■ **Description of the task**
Reproduce every one of the rows below line for line, keeping each character unchanged.

---

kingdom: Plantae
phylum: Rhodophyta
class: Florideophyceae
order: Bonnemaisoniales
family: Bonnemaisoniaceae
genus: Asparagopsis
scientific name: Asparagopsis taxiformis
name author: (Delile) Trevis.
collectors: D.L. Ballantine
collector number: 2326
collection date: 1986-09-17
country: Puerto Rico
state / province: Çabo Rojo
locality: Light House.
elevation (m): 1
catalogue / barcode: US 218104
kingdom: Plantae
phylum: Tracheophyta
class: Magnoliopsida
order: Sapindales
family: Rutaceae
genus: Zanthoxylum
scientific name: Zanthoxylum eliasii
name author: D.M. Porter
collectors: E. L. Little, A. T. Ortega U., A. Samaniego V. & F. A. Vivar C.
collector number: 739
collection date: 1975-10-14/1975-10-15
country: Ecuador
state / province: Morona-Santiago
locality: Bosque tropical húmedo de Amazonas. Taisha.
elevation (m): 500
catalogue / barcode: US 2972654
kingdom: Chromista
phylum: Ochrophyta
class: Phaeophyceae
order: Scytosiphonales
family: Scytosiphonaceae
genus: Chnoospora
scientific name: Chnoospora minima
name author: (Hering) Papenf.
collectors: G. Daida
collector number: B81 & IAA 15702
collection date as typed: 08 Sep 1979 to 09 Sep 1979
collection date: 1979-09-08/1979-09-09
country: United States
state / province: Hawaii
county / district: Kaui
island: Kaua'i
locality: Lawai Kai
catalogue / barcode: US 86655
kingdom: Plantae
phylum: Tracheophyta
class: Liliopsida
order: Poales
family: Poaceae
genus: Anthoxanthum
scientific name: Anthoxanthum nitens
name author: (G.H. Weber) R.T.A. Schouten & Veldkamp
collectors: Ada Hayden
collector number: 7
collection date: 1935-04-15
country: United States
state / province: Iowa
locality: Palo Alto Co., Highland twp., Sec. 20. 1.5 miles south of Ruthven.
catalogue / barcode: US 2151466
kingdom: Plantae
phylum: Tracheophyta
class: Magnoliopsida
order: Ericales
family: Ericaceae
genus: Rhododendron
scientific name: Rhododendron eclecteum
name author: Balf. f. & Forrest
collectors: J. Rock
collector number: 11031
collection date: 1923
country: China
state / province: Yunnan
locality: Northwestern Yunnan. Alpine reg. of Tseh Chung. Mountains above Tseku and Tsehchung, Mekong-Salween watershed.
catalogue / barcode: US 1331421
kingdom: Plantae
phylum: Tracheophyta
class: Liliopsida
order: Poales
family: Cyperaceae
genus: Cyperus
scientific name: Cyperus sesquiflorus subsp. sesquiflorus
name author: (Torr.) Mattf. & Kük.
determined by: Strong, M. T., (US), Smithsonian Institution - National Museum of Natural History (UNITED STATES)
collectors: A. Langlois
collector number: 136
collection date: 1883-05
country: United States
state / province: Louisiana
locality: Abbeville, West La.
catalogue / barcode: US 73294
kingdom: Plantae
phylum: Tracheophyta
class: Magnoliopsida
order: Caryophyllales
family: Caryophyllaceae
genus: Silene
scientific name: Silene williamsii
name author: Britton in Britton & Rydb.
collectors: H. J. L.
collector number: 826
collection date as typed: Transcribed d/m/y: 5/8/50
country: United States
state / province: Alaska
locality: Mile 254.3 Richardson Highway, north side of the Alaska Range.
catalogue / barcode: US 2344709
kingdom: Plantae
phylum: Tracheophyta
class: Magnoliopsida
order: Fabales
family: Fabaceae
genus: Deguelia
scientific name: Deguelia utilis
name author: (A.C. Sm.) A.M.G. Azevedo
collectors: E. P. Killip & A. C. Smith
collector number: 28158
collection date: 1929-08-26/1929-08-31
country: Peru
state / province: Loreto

---

■ **Answer for this exercise**
kingdom: Plantae
phylum: Rhodophyta
class: Florideophyceae
order: Bonnemaisoniales
family: Bonnemaisoniaceae
genus: Asparagopsis
scientific name: Asparagopsis taxiformis
name author: (Delile) Trevis.
collectors: D.L. Ballantine
collector number: 2326
collection date: 1986-09-17
country: Puerto Rico
state / province: Çabo Rojo
locality: Light House.
elevation (m): 1
catalogue / barcode: US 218104
kingdom: Plantae
phylum: Tracheophyta
class: Magnoliopsida
order: Sapindales
family: Rutaceae
genus: Zanthoxylum
scientific name: Zanthoxylum eliasii
name author: D.M. Porter
collectors: E. L. Little, A. T. Ortega U., A. Samaniego V. & F. A. Vivar C.
collector number: 739
collection date: 1975-10-14/1975-10-15
country: Ecuador
state / province: Morona-Santiago
locality: Bosque tropical húmedo de Amazonas. Taisha.
elevation (m): 500
catalogue / barcode: US 2972654
kingdom: Chromista
phylum: Ochrophyta
class: Phaeophyceae
order: Scytosiphonales
family: Scytosiphonaceae
genus: Chnoospora
scientific name: Chnoospora minima
name author: (Hering) Papenf.
collectors: G. Daida
collector number: B81 & IAA 15702
collection date as typed: 08 Sep 1979 to 09 Sep 1979
collection date: 1979-09-08/1979-09-09
country: United States
state / province: Hawaii
county / district: Kaui
island: Kaua'i
locality: Lawai Kai
catalogue / barcode: US 86655
kingdom: Plantae
phylum: Tracheophyta
class: Liliopsida
order: Poales
family: Poaceae
genus: Anthoxanthum
scientific name: Anthoxanthum nitens
name author: (G.H. Weber) R.T.A. Schouten & Veldkamp
collectors: Ada Hayden
collector number: 7
collection date: 1935-04-15
country: United States
state / province: Iowa
locality: Palo Alto Co., Highland twp., Sec. 20. 1.5 miles south of Ruthven.
catalogue / barcode: US 2151466
kingdom: Plantae
phylum: Tracheophyta
class: Magnoliopsida
order: Ericales
family: Ericaceae
genus: Rhododendron
scientific name: Rhododendron eclecteum
name author: Balf. f. & Forrest
collectors: J. Rock
collector number: 11031
collection date: 1923
country: China
state / province: Yunnan
locality: Northwestern Yunnan. Alpine reg. of Tseh Chung. Mountains above Tseku and Tsehchung, Mekong-Salween watershed.
catalogue / barcode: US 1331421
kingdom: Plantae
phylum: Tracheophyta
class: Liliopsida
order: Poales
family: Cyperaceae
genus: Cyperus
scientific name: Cyperus sesquiflorus subsp. sesquiflorus
name author: (Torr.) Mattf. & Kük.
determined by: Strong, M. T., (US), Smithsonian Institution - National Museum of Natural History (UNITED STATES)
collectors: A. Langlois
collector number: 136
collection date: 1883-05
country: United States
state / province: Louisiana
locality: Abbeville, West La.
catalogue / barcode: US 73294
kingdom: Plantae
phylum: Tracheophyta
class: Magnoliopsida
order: Caryophyllales
family: Caryophyllaceae
genus: Silene
scientific name: Silene williamsii
name author: Britton in Britton & Rydb.
collectors: H. J. L.
collector number: 826
collection date as typed: Transcribed d/m/y: 5/8/50
country: United States
state / province: Alaska
locality: Mile 254.3 Richardson Highway, north side of the Alaska Range.
catalogue / barcode: US 2344709
kingdom: Plantae
phylum: Tracheophyta
class: Magnoliopsida
order: Fabales
family: Fabaceae
genus: Deguelia
scientific name: Deguelia utilis
name author: (A.C. Sm.) A.M.G. Azevedo
collectors: E. P. Killip & A. C. Smith
collector number: 28158
collection date: 1929-08-26/1929-08-31
country: Peru
state / province: Loreto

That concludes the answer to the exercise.